Ficar carregando uma completa impotência não faz parte do meu ser, não aceito um: ”Sinto muito, não posso fazer nada por você, porque não estou interessado!”. Algumas pessoas tratariam logo de desistir ao ouvirem uma frase dessas. Mas eu não!!! Acredito que sempre podemos fazer alguma coisa para ajudar quem está em sofrimento, nem que seja oferecendo um saboroso sorvete na casquinha, ao menos por alguns minutinhos esquecerá seus problemas.

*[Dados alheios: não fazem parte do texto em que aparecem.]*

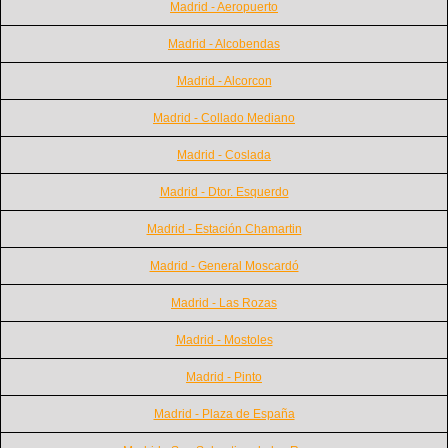
Madrid - Aeropuerto
Madrid - Alcobendas
Madrid - Alcorcon
Madrid - Collado Mediano
Madrid - Coslada
Madrid - Dtor. Esquerdo
Madrid - Estación Chamartin
Madrid - General Moscardó
Madrid - Las Rozas
Madrid - Mostoles
Madrid - Pinto
Madrid - Plaza de España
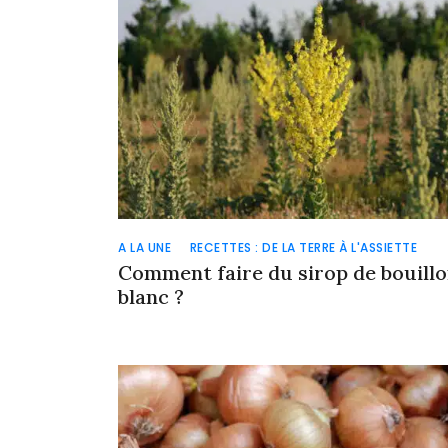
A LA UNE
RECETTES : DE LA TERRE À L'ASSIETTE
Comment faire du sirop de bouill
blanc ?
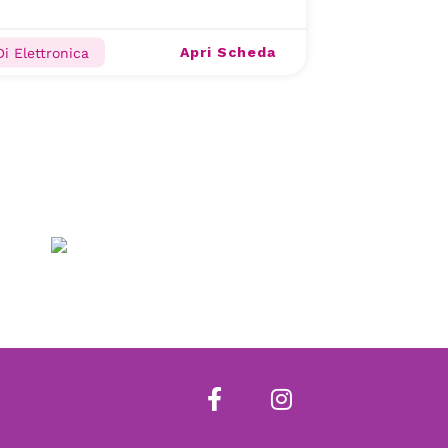
Apri Scheda
Di Elettronica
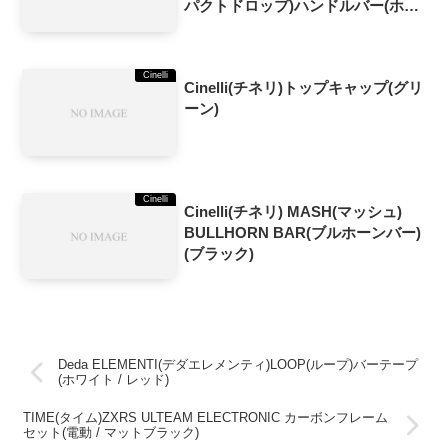
パクトドロップ)ハンドルバー(ホワ
イト)
Cinelli
Cinelli(チネリ)トップキャップ(グリ
ーン)
Cinelli
Cinelli(チネリ) MASH(マッシュ)
BULLHORN BAR(ブルホーンバー)
(ブラック)
Deda ELEMENTI(デダエレメンティ)LOOP(ループ)バーテープ
(ホワイト / レッド)
TIME(タイム)ZXRS ULTEAM ELECTRONIC カーボンフレーム
セット(電動 / マットブラック)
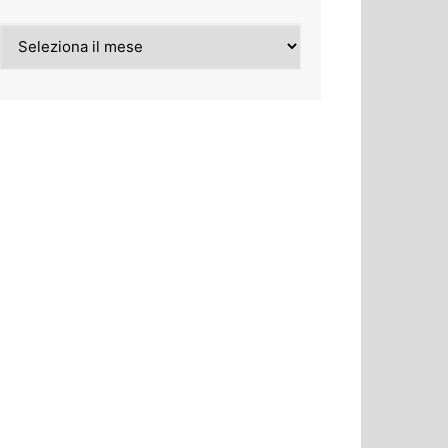
Archivi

Mas graças a Deus, enquanto alguns demostram completo desinteresse ( algo incompreensível!!!), outros se desdobram em atenções. Nas longas conversas com professores e amigos experientes fomos encontrando um caminho a seguir, e levar nossos meninos Fabrícios a caminhar de forma segura.

Compreendemos que, como diz nosso amigo Venâncio, não temos que dá o peixe, precisamos ensinar a pescar.

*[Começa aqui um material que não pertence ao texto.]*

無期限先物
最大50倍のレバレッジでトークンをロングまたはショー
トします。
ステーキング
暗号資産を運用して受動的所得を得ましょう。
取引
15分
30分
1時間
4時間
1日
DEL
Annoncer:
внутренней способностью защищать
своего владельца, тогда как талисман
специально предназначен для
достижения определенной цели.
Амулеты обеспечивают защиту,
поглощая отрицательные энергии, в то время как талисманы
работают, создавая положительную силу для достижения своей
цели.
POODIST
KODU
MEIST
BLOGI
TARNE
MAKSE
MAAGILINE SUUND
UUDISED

Assim, decidimos levar para dentro da escola o que muitos de nossos alunos já vivenciam: o empreendedorismo.

Fabrício é um empreendedor mirim, quando madruga para vender os lanches na praça, quando dividi uma parte do lucro para investir em novos tipos de salgados, quando presta contas com a mãe no fim do dia, toma atitudes próprias de investidores visionários.

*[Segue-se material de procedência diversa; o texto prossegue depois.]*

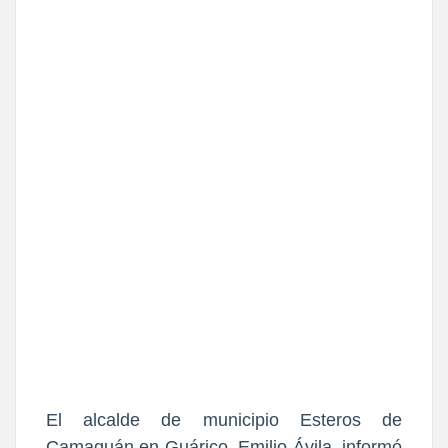
El alcalde de municipio Esteros de
Camaguán en Guárico, Emilio Ávila, informó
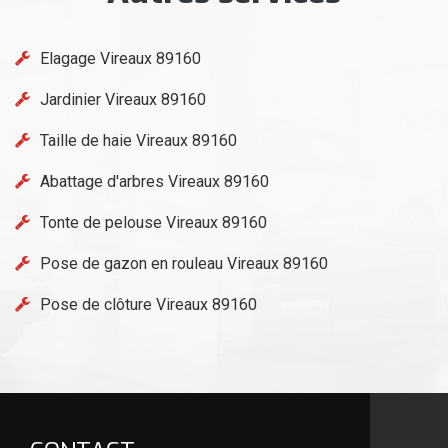
Elagage Vireaux 89160
Jardinier Vireaux 89160
Taille de haie Vireaux 89160
Abattage d'arbres Vireaux 89160
Tonte de pelouse Vireaux 89160
Pose de gazon en rouleau Vireaux 89160
Pose de clôture Vireaux 89160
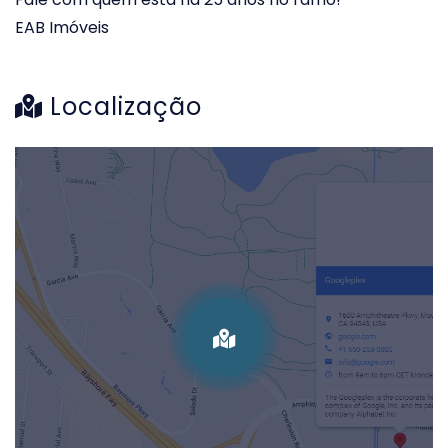
EAB Imóveis
Localização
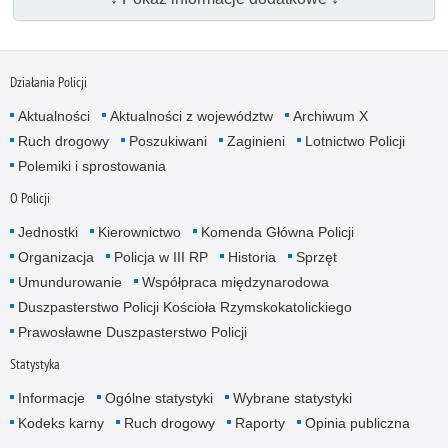
Działania Policji
Aktualności
Aktualności z województw
Archiwum X
Ruch drogowy
Poszukiwani
Zaginieni
Lotnictwo Policji
Polemiki i sprostowania
O Policji
Jednostki
Kierownictwo
Komenda Główna Policji
Organizacja
Policja w III RP
Historia
Sprzęt
Umundurowanie
Współpraca międzynarodowa
Duszpasterstwo Policji Kościoła Rzymskokatolickiego
Prawosławne Duszpasterstwo Policji
Statystyka
Informacje
Ogólne statystyki
Wybrane statystyki
Kodeks karny
Ruch drogowy
Raporty
Opinia publiczna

Resolvemos colocar em prática o Projeto Empreendedores na Escola. Fomos à busca de pessoas que fizeram de suas vidas exemplos a serem seguidos. Solicitamos a empresários que ministrassem palestras sobre empreendedorismos aos nossos alunos e pais, na tentativa de nos apropriar da vivencia de homens e mulheres vitoriosos em suas carreiras.

Contaremos com palestras ministradas por Ian Corrêa (Sinobrás), Mauro de Souza (Casas Prata), Jorge Bichara (Unimed), Andréia (Obra Kolping), Eloíso Araújo (ALPA/Vale), Moacir Bianchini (Hidrovias do Brasil), Nivea (ALPA/Vale), Daniel Franco (Construfox) e, não permitirei que deixe de nos brindar com sua participação, Antônio Venâncio (Vale).

Também contamos com o apoio irrestrito do SEBRAE, prestando-nos assessoria sobre perfis de empreendedores, montagem de empresas fictícias por nossos alunos e, ainda,  ministrarão palestras aos pais sobre as necessidades do mercado local.

Para alavancar nosso projeto fomos agraciados com os cursos Empreendedorismo e Educação Financeira, promovidos pela Fundação Vale/Estação Conhecimento, com financiamento do Fundo para Infância e Adolescente, o FIA da UNICEF.

Na aula inaugural do curso, o economista Durval Júnior, convidado especial da Estação Conhecimento, fez os olhinhos do Fabrício brilharem, ao mostrar o potencial que nossa Vila São José possui enquanto prestadora de serviço, como os moradores da Vila devem criar oportunidades de negócios a partir das necessidades da localidade.

Ao perguntar para outra aluna do curso sobre o que ela gostaria de ser, Durval se surpreendeu com a resposta: “Quero ser a dona da Vale”.  Confesso que eu também gostaria de ser a dona da Vale. Mas o economista nos mostrou que podemos ser, se não donos da Vale, mas donos de nossos próprios destinos, donos de nossas decisões, donos do compromisso com a melhoria da qualidade de vida de nossa Vila.

Fabrício está participando do curso, tendo sido escolhido como líder da turma. No encerramento das aulas, em junho/2012, ele tocará seu saxofone na Feira do Empreendedor, e iremos comemorar com todos os moradores a oportunidade de sermos donos de nossos próprios espaços, fazendo-o prosperar, não ficando à mercê de decisões externas.

Ao longo deste semestre iremos esmiuçar o projeto, trazendo entrevistas com nossos palestrantes e relatando nossas alegrias e medos, fazendo deste espaço um diário de bordo, dessa viagem misteriosa e fascinante que estamos fazendo com nossos alunos, empreendedores de sucesso!

 

Evilângela Lima Alcântara, Educadora, Diretora da Escola de Ensino Fundamental São José.